News headlines on websites that day took the police version, which claimed that Mahato was killed after he fired on a police patrol at night. There was no reference or investigation about his possible handover by the Bihar police, or the fact that he may already have been in police custody.
Mahato was not just another criminal operating in Tarai. A political activist, he was with the Maoists and then belonged to the original group of defectors who walked out with Jai Krishna Goit. He was arrested in Munger district of Jharkhand while trying to collect arms for JTMM.
After his release, he got back and tried to unite Jwala Singh and Goit. After those efforts failed, he brought almost ten groups under a single umbrella to form the MRJP. When other criminal groups took advantage of the government offer of talks (for the lure of money and in order to win legitimacy) he stayed out, steadfast in his belief that the state was not willing to offer real concessions. He was 35 and remained unmarried.
The day after Mahato's killing, the Siraha police shot dead another armed activist. Parshuram Yadav was the district in charge of the Madhesi Mukti Tigers, and a part of the faction that had already held one round of talks with the government.

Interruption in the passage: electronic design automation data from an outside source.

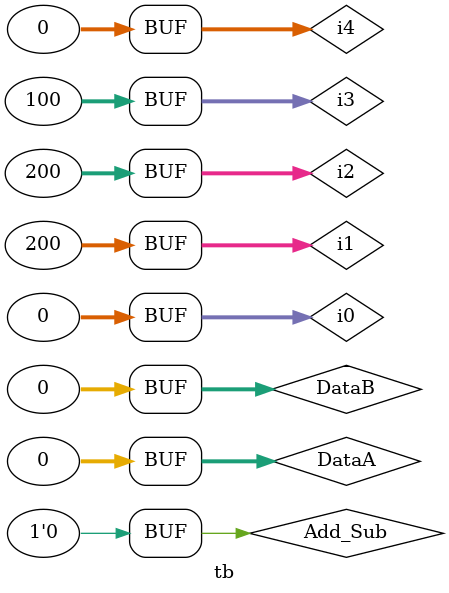
<source format=v>
`timescale 1 ns / 1 ps
module tb;
    reg [31:0] DataA = 32'b0;
    reg [31:0] DataB = 32'b0;
    reg Add_Sub = 0;
    wire [31:0] Result;
    wire Overflow;

    integer i0 = 0, i1 = 0, i2 = 0, i3 = 0, i4 = 0;

    GSR GSR_INST (.GSR(1'b1));
    PUR PUR_INST (.PUR(1'b1));

    add_sub_32_no_outreg u1 (.DataA(DataA), .DataB(DataB), .Add_Sub(Add_Sub), 
        .Result(Result), .Overflow(Overflow)
    );

    initial
    begin
       DataA <= 0;
      for (i1 = 0; i1 < 200; i1 = i1 + 1) begin
        #10;
         DataA <= DataA + 1'b1;
      end
    end
    initial
    begin
       DataB <= 0;
      for (i2 = 0; i2 < 200; i2 = i2 + 1) begin
        #10;
         DataB <= DataB + 1'b1;
      end
    end
    initial
    begin
       Add_Sub <= 1'b1;
      for (i3 = 0; i3 < 100; i3 = i3 + 1) begin
        #10;
      end
       Add_Sub <= 1'b0;
    end
endmodule
</source>
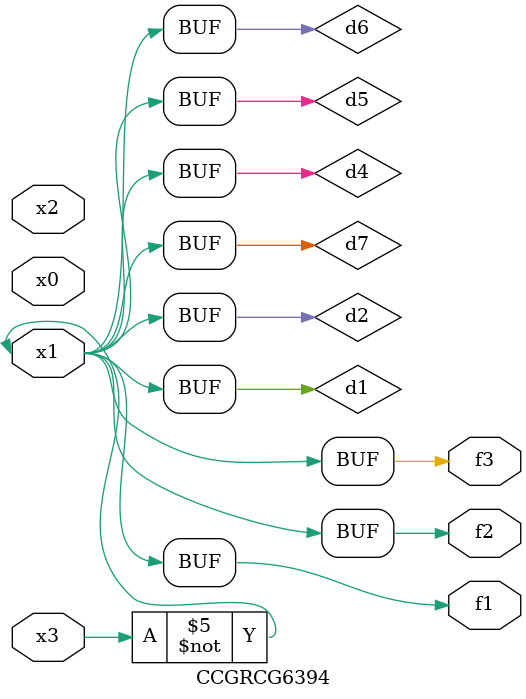
<source format=v>
module CCGRCG6394(
	input x0, x1, x2, x3,
	output f1, f2, f3
);

	wire d1, d2, d3, d4, d5, d6, d7;

	not (d1, x3);
	buf (d2, x1);
	xnor (d3, d1, d2);
	nor (d4, d1);
	buf (d5, d1, d2);
	buf (d6, d4, d5);
	nand (d7, d4);
	assign f1 = d6;
	assign f2 = d7;
	assign f3 = d6;
endmodule

</source>
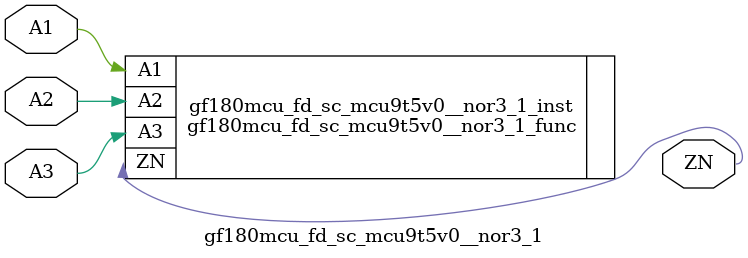
<source format=v>

module gf180mcu_fd_sc_mcu9t5v0__nor3_1( A3, ZN, A2, A1 );
input A1, A2, A3;
output ZN;

   `ifdef FUNCTIONAL  //  functional //

	gf180mcu_fd_sc_mcu9t5v0__nor3_1_func gf180mcu_fd_sc_mcu9t5v0__nor3_1_behav_inst(.A3(A3),.ZN(ZN),.A2(A2),.A1(A1));

   `else

	gf180mcu_fd_sc_mcu9t5v0__nor3_1_func gf180mcu_fd_sc_mcu9t5v0__nor3_1_inst(.A3(A3),.ZN(ZN),.A2(A2),.A1(A1));

	// spec_gates_begin


	// spec_gates_end



   specify

	// specify_block_begin

	// comb arc A1 --> ZN
	 (A1 => ZN) = (1.0,1.0);

	// comb arc A2 --> ZN
	 (A2 => ZN) = (1.0,1.0);

	// comb arc A3 --> ZN
	 (A3 => ZN) = (1.0,1.0);

	// specify_block_end

   endspecify

   `endif

endmodule

</source>
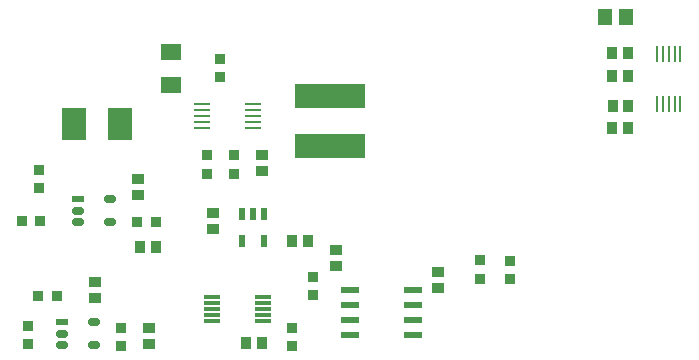
<source format=gtp>
G04*
G04 #@! TF.GenerationSoftware,Altium Limited,Altium Designer,18.1.6 (161)*
G04*
G04 Layer_Color=8421504*
%FSLAX25Y25*%
%MOIN*%
G70*
G01*
G75*
%ADD17R,0.04528X0.05512*%
%ADD18R,0.03937X0.03543*%
%ADD19R,0.03543X0.03937*%
%ADD20R,0.03347X0.03347*%
%ADD21R,0.01102X0.05512*%
%ADD22R,0.06299X0.02362*%
%ADD23R,0.05709X0.01358*%
%ADD24R,0.03347X0.03347*%
G04:AMPARAMS|DCode=25|XSize=23.62mil|YSize=39.37mil|CornerRadius=5.91mil|HoleSize=0mil|Usage=FLASHONLY|Rotation=90.000|XOffset=0mil|YOffset=0mil|HoleType=Round|Shape=RoundedRectangle|*
%AMROUNDEDRECTD25*
21,1,0.02362,0.02756,0,0,90.0*
21,1,0.01181,0.03937,0,0,90.0*
1,1,0.01181,0.01378,0.00591*
1,1,0.01181,0.01378,-0.00591*
1,1,0.01181,-0.01378,-0.00591*
1,1,0.01181,-0.01378,0.00591*
%
%ADD25ROUNDEDRECTD25*%
%ADD26R,0.03937X0.02362*%
%ADD27R,0.07087X0.05512*%
%ADD28R,0.23622X0.08268*%
%ADD29R,0.08465X0.11024*%
%ADD30R,0.05512X0.01102*%
%ADD31R,0.02362X0.04134*%
D17*
X284744Y231102D02*
D03*
X291634D02*
D03*
D18*
X114567Y142733D02*
D03*
Y137418D02*
D03*
X194882Y153580D02*
D03*
Y148265D02*
D03*
X229134Y145965D02*
D03*
Y140650D02*
D03*
X132677Y122146D02*
D03*
Y127461D02*
D03*
X170472Y184941D02*
D03*
Y179626D02*
D03*
X153937Y160335D02*
D03*
Y165650D02*
D03*
X129134Y177067D02*
D03*
Y171752D02*
D03*
D19*
X287008Y211276D02*
D03*
X292323D02*
D03*
X287106Y219150D02*
D03*
X292421D02*
D03*
X287055Y194229D02*
D03*
X292370D02*
D03*
X287205Y201433D02*
D03*
X292520D02*
D03*
X129626Y154331D02*
D03*
X134941D02*
D03*
X185728Y156299D02*
D03*
X180413D02*
D03*
X165059Y122441D02*
D03*
X170374D02*
D03*
D20*
X242913Y143898D02*
D03*
Y150000D02*
D03*
X253150Y143799D02*
D03*
Y149902D02*
D03*
X123429Y127406D02*
D03*
Y121303D02*
D03*
X92520Y128248D02*
D03*
Y122146D02*
D03*
X161024Y178839D02*
D03*
Y184941D02*
D03*
X151969Y178839D02*
D03*
Y184941D02*
D03*
X156299Y217224D02*
D03*
Y211122D02*
D03*
X96063Y174114D02*
D03*
Y180217D02*
D03*
X180315Y121457D02*
D03*
Y127559D02*
D03*
X187401Y144390D02*
D03*
Y138287D02*
D03*
D21*
X309842Y218913D02*
D03*
X307874D02*
D03*
X305906D02*
D03*
X303937D02*
D03*
X309842Y202063D02*
D03*
X305906D02*
D03*
X303937D02*
D03*
X307874D02*
D03*
X301969Y218913D02*
D03*
Y202063D02*
D03*
D22*
X220866Y140177D02*
D03*
Y135177D02*
D03*
Y130177D02*
D03*
Y125177D02*
D03*
X199606D02*
D03*
Y140177D02*
D03*
Y135177D02*
D03*
Y130177D02*
D03*
D23*
X153543Y137795D02*
D03*
Y135827D02*
D03*
Y133858D02*
D03*
Y131890D02*
D03*
Y129921D02*
D03*
X170866Y137795D02*
D03*
Y135827D02*
D03*
Y133858D02*
D03*
Y131890D02*
D03*
Y129921D02*
D03*
D24*
X101870Y138189D02*
D03*
X95768D02*
D03*
X134941Y162694D02*
D03*
X128839D02*
D03*
X90256Y162992D02*
D03*
X96358D02*
D03*
D25*
X114469Y129331D02*
D03*
Y121850D02*
D03*
X103642Y125591D02*
D03*
Y121850D02*
D03*
X119787Y170276D02*
D03*
Y162795D02*
D03*
X108961D02*
D03*
Y166535D02*
D03*
D26*
X103642Y129331D02*
D03*
X108961Y170276D02*
D03*
D27*
X139972Y219406D02*
D03*
Y208579D02*
D03*
D28*
X192913Y188189D02*
D03*
Y204724D02*
D03*
D29*
X123031Y195276D02*
D03*
X107677D02*
D03*
D30*
X167287Y194095D02*
D03*
Y196063D02*
D03*
Y198031D02*
D03*
Y200000D02*
D03*
Y201969D02*
D03*
X150437Y194095D02*
D03*
Y196063D02*
D03*
Y198031D02*
D03*
Y200000D02*
D03*
Y201969D02*
D03*
D31*
X171080Y156398D02*
D03*
X163599D02*
D03*
Y165453D02*
D03*
X167340D02*
D03*
X171080D02*
D03*
M02*

</source>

On Tuesday, Avinash of the Rajan Mukti group died in mysterious circumstances. On Wednesday morning, Akash Tyagi, another armed group activist, with a dreaded reputation as an extortionist was killed by the Dhanusha police as he was returning from Avinash's funeral. The police offered the same explanation in the case of Mahato, Yadav, and Tyagi: of how they were found with explosives and pistols.
One does not have to be an armed group sympathiser to question the government approach, as reflected in these series of incidents. In fact, it can be argued that those killed had lived by the gun, had attacked the Nepali state's legitimacy, and often took recourse to criminal activities:all solid grounds for a government reaction. But does this give the right to the state to kill at will, and then lie about it? What is the new government's policy vis-a-vis armed groups in the Tarai?

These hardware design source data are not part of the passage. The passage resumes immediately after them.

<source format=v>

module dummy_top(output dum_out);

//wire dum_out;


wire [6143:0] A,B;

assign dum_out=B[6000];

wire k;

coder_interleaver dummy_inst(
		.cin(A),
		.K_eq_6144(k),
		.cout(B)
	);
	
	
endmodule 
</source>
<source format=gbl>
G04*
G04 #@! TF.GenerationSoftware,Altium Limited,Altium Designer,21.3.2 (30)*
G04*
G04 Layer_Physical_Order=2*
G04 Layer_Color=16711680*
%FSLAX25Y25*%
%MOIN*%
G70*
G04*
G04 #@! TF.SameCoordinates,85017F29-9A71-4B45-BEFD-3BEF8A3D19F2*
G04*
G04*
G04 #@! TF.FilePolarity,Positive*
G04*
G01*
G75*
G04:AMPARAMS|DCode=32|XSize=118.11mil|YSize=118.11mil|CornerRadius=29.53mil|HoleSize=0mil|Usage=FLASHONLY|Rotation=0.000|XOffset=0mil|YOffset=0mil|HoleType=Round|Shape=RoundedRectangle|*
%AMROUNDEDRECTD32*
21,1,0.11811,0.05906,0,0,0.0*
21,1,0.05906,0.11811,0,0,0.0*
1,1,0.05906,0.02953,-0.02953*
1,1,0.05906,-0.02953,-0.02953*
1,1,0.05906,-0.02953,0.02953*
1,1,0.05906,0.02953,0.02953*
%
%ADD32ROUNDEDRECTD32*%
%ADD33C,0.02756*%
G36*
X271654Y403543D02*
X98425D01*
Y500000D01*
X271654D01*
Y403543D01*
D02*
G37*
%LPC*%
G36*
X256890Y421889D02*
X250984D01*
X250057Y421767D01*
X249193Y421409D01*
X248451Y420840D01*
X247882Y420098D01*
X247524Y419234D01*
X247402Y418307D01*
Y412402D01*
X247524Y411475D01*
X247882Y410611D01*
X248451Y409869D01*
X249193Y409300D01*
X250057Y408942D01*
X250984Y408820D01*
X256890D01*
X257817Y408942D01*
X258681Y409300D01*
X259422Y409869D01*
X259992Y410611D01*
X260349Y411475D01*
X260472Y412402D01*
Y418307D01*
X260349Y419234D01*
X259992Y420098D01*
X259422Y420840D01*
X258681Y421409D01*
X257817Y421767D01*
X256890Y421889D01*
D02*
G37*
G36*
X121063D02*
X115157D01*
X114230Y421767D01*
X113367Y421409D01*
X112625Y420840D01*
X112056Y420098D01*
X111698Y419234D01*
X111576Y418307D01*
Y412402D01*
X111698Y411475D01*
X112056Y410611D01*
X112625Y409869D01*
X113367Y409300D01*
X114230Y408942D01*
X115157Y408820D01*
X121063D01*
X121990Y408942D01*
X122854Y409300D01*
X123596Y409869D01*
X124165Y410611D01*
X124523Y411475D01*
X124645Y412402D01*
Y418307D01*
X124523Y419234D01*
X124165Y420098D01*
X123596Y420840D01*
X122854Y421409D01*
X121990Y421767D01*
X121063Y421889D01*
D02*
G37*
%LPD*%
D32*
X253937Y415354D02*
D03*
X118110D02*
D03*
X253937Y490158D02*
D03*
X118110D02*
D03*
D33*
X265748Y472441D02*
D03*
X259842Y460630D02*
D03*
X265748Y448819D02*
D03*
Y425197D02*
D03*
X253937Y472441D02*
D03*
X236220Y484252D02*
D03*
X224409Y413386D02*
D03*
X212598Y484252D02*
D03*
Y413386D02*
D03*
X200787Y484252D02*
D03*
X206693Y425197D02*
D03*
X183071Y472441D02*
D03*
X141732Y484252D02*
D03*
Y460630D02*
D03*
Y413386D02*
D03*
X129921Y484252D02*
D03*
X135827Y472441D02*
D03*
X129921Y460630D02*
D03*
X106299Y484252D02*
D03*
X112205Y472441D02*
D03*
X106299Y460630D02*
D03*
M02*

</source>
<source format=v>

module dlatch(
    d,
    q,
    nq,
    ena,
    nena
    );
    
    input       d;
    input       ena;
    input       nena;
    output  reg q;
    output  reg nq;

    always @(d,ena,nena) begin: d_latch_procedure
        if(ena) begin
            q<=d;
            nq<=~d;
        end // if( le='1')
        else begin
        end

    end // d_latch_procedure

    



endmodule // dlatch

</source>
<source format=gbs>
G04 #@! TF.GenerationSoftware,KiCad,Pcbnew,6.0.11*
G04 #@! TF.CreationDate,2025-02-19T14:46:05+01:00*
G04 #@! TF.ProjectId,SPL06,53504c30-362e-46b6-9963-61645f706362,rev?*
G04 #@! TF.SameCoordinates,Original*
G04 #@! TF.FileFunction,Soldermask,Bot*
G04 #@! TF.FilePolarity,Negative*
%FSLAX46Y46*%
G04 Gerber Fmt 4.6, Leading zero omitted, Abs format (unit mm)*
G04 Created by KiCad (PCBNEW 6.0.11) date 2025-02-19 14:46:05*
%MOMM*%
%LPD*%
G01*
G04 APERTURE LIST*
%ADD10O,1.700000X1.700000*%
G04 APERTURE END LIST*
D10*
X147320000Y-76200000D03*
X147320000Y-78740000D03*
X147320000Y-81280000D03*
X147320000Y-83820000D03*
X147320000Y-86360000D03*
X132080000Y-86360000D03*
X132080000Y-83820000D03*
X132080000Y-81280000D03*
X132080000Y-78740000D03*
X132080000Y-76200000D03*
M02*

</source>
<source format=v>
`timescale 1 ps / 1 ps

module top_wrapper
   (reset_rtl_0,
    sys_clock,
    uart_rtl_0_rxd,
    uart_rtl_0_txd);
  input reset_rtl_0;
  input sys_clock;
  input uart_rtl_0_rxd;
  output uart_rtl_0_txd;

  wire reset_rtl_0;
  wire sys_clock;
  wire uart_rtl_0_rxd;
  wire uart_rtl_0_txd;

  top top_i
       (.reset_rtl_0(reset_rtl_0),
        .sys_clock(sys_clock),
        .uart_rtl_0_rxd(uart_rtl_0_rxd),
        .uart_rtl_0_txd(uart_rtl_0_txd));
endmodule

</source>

Are these incidents part of a well thought strategy designed in Kathmandu? Do they signal an escalation in the security offensive? Has the government imposed a de facto emergency in the Tarai where rules do not matter and all actions are fair in the name of restoring law and order? Or is it the actions of lower level policemen operating in the districts?

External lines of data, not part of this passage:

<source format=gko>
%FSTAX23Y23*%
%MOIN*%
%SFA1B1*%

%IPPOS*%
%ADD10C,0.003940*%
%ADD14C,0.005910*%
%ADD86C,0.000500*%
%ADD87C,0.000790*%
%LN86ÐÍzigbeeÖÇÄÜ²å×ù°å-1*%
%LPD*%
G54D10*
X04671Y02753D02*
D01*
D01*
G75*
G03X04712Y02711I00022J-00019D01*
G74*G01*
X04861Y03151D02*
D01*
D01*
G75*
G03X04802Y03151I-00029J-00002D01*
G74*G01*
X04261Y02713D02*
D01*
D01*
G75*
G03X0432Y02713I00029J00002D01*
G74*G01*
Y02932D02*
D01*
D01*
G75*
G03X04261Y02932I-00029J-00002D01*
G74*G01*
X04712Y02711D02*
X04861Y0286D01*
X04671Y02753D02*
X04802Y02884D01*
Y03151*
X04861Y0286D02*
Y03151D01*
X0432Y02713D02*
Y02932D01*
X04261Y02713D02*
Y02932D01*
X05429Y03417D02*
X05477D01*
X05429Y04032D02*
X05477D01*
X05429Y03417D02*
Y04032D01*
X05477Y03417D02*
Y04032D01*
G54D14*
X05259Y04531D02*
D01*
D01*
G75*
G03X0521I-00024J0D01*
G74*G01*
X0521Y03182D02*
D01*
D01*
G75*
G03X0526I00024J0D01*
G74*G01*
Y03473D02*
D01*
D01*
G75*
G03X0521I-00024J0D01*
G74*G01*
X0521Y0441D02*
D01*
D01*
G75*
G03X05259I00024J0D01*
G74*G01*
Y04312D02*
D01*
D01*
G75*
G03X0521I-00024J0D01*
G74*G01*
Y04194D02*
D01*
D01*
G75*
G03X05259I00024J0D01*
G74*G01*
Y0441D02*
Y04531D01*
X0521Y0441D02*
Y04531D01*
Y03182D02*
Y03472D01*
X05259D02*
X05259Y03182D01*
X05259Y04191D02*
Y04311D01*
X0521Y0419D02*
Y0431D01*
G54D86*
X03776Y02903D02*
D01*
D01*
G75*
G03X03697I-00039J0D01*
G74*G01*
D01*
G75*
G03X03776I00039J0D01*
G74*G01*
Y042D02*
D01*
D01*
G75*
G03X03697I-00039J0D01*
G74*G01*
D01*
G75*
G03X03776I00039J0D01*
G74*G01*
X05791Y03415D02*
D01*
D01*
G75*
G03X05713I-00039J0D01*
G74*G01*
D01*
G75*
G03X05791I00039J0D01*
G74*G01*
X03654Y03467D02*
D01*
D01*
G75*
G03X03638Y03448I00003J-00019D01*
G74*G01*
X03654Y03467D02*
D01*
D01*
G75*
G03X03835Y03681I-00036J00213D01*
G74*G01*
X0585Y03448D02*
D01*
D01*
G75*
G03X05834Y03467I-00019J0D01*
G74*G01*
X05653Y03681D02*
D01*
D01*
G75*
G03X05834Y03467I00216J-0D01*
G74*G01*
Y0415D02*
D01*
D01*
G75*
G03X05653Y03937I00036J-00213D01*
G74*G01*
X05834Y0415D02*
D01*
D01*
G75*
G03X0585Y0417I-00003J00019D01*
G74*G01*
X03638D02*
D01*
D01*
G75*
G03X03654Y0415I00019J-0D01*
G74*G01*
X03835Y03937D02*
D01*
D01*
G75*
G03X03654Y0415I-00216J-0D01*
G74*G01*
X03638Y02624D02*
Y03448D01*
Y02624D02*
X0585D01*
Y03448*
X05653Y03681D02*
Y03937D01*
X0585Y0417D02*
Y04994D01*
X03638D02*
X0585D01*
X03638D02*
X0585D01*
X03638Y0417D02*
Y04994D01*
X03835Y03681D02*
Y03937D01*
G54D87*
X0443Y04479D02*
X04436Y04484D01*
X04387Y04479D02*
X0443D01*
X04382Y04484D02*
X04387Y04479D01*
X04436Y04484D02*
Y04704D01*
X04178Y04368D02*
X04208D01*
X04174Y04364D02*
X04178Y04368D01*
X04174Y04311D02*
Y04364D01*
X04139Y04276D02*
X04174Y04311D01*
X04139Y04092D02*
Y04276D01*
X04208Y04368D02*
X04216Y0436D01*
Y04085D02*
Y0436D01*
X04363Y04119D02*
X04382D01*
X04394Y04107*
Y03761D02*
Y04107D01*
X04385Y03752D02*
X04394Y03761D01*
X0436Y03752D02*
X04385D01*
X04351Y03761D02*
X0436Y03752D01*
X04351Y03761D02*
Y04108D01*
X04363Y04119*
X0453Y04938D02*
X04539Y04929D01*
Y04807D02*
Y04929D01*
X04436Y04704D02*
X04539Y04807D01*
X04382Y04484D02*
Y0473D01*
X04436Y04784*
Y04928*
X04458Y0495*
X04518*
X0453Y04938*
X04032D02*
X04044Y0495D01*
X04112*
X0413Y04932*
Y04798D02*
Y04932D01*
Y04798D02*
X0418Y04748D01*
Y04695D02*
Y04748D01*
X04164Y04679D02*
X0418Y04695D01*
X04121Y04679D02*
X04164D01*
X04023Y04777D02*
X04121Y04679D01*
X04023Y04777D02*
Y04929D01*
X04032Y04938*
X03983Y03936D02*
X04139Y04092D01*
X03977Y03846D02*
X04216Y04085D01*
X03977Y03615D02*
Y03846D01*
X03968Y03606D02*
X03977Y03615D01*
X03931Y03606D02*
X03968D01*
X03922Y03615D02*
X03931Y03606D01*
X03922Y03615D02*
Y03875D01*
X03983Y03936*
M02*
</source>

Some of these killings have been greeted with relief in Tarai towns, especially among businessmen suffering from extortion. But the government may have to be ready to suffer the consequences of the simultaneous resentment that is building up among Madhesi political activists who see the "encounters" as an instance of Pahadi suppression. Kathmandu seems to have already forgotten that when you do not follow due process and violate human rights, innocents suffer and alienation builds up. There is no institutional memory of what happened after Kilo Sierra and Romeo.
The Tarai needs better public security. There has to be legal action against those who have murdered and looted in the name of Madhesi rights. The state has to become stronger. And better co-ordination with the Bihar police is essential.
But all this must happen within the laid out procedures and laws. The law and order situation is a symptom of a broader political problem, which needs constant engagement. If policymakers think that the 'Madhesi problem' can be solved only by the stick approach, that will only invite trouble.
Kathmandu will now have to deal with the anger of Mahato's comrades, the rage of Yadav's four-year-old son who cremated his body and the bitterness of Tyagi's friends and family.